The remainder of the analysis is analogous to the undirected case. Here, we exploit that an out-ball only adds the boundary edges leaving the out-ball to $E_{rem}$ and an in-ball only the boundary edges entering the in-ball. 
\end{proof}

This completes the proof of correctness, we omit a proof of the third property as it is simple but tedious.

Finally, we want to argue about runtime. Here, the bottleneck of the algorithm is the computation of the information in the while-loop condition. We will weaken this condition slightly to obtain an efficient algorithm: we initially sample a set $S$ consisting of $\Theta(\log n)$ vertices uniformly at random. We then run Dijkstra from each vertex in $S$ on the graph $G$ and the reverse graph.

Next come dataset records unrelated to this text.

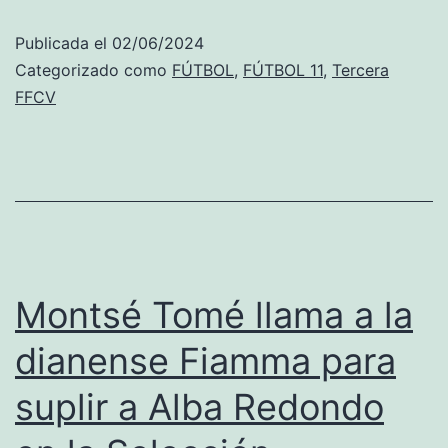
B
Publicada el
02/06/2024
asciende
Categorizado como
FÚTBOL
,
FÚTBOL 11
,
Tercera
a
FFCV
Segunda
FFCV
tras
remontar
y
ganar
Montsé Tomé llama a la
con
dianense Fiamma para
un
suplir a Alba Redondo
jugador
menos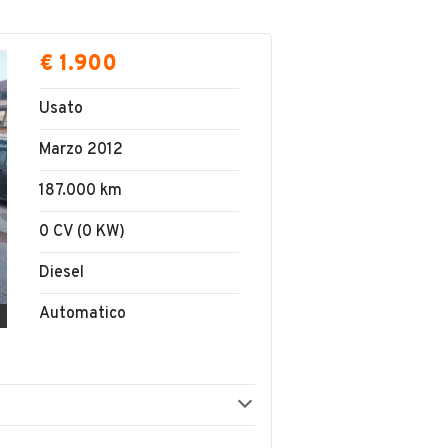
€ 1.900
Usato
Marzo 2012
187.000 km
0 CV (0 KW)
Diesel
Automatico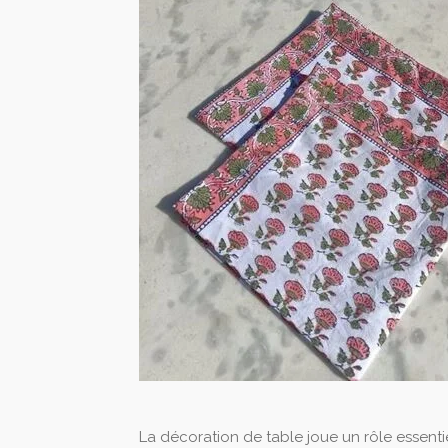
La décoration de table joue un rôle essentie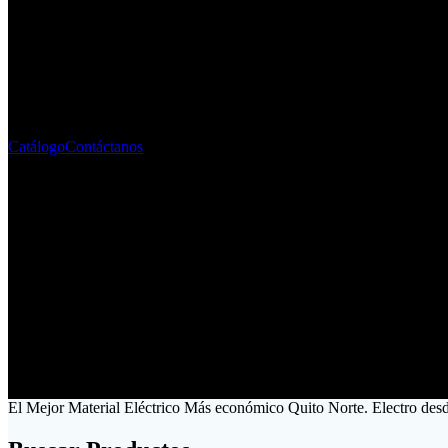
Fabricante - Importador de Mate
Liderando el mercado ecuatoriano desde 1996
Catálogo
Contáctanos
El Mejor Material Eléctrico Más económico Quito Norte. Electro des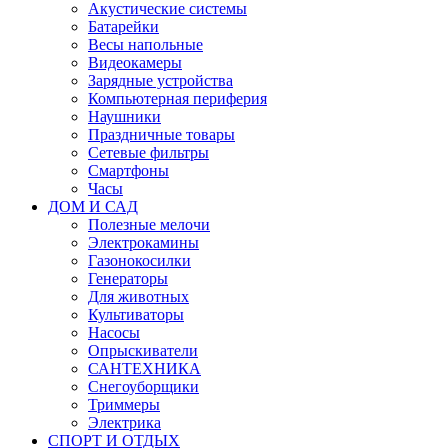
Акустические системы
Батарейки
Весы напольные
Видеокамеры
Зарядные устройства
Компьютерная периферия
Наушники
Праздничные товары
Сетевые фильтры
Смартфоны
Часы
ДОМ И САД
Полезные мелочи
Электрокамины
Газонокосилки
Генераторы
Для животных
Культиваторы
Насосы
Опрыскиватели
САНТЕХНИКА
Снегоуборщики
Триммеры
Электрика
СПОРТ И ОТДЫХ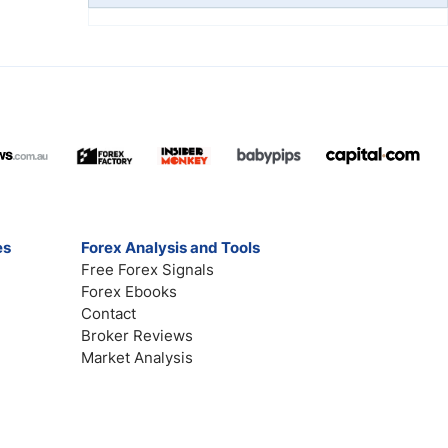
es
Forex Analysis and Tools
Free Forex Signals
Forex Ebooks
Contact
Broker Reviews
Market Analysis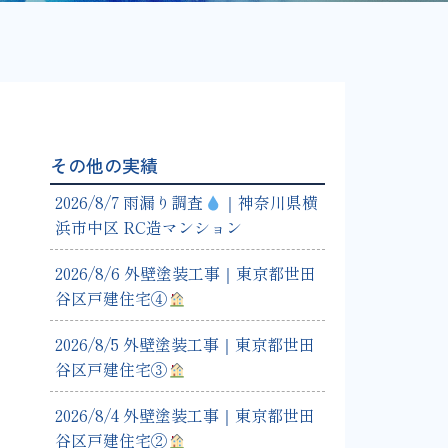
その他の実績
2026/8/7 雨漏り調査
｜神奈川県横
浜市中区 RC造マンション
2026/8/6 外壁塗装工事｜東京都世田
谷区戸建住宅④
2026/8/5 外壁塗装工事｜東京都世田
谷区戸建住宅③
2026/8/4 外壁塗装工事｜東京都世田
谷区戸建住宅②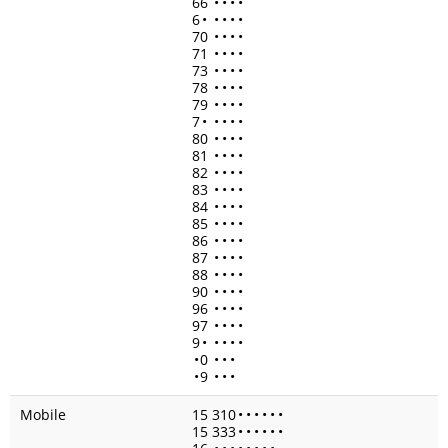
66
•
•
•
•
6
•
•
•
•
•
70
•
•
•
•
71
•
•
•
•
73
•
•
•
•
78
•
•
•
•
79
•
•
•
•
7
•
•
•
•
•
80
•
•
•
•
81
•
•
•
•
82
•
•
•
•
83
•
•
•
•
84
•
•
•
•
85
•
•
•
•
86
•
•
•
•
87
•
•
•
•
88
•
•
•
•
90
•
•
•
•
96
•
•
•
•
97
•
•
•
•
9
•
•
•
•
•
•
0
•
•
•
•
9
•
•
•
Mobile
15 310
•
•
•
•
•
•
15 333
•
•
•
•
•
•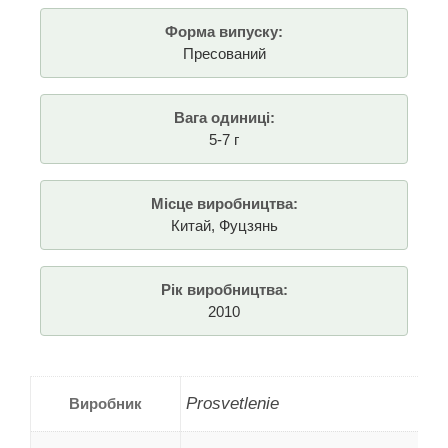
Форма випуску:
Пресований
Вага одиниці:
5-7 г
Місце виробництва:
Китай, Фуцзянь
Рік виробництва:
2010
Prosvetlenie
Виробник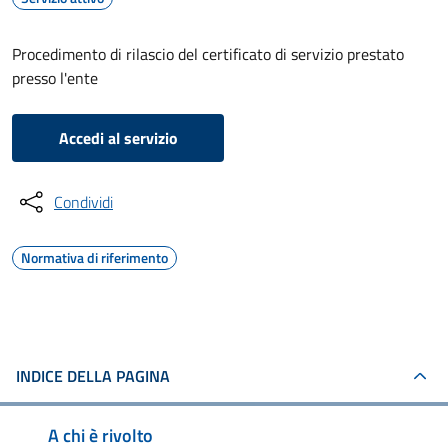
Procedimento di rilascio del certificato di servizio prestato
presso l'ente
Accedi al servizio
Condividi
Normativa di riferimento
INDICE DELLA PAGINA
A chi è rivolto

This allows us to obtain for each vertex $v \in V$, the information how large the intersection of $S$ is with its out- and in-ball of radius $4D\log n$. This now gives an estimator that w.h.p. can detect whether a vertex $v$ has an out- and in-ball of size more than $|V(G)|/2$ or otherwise guarantees that both balls are of size at most $\frac{3}{4}|V(G)|$. Using this criterion in place of the while-loop condition then gives the same asymptotic bounds.

Given estimators, it is not hard to bound the total runtime by $\tilde{O}(m)$. We leave it to the reader to verify this bound.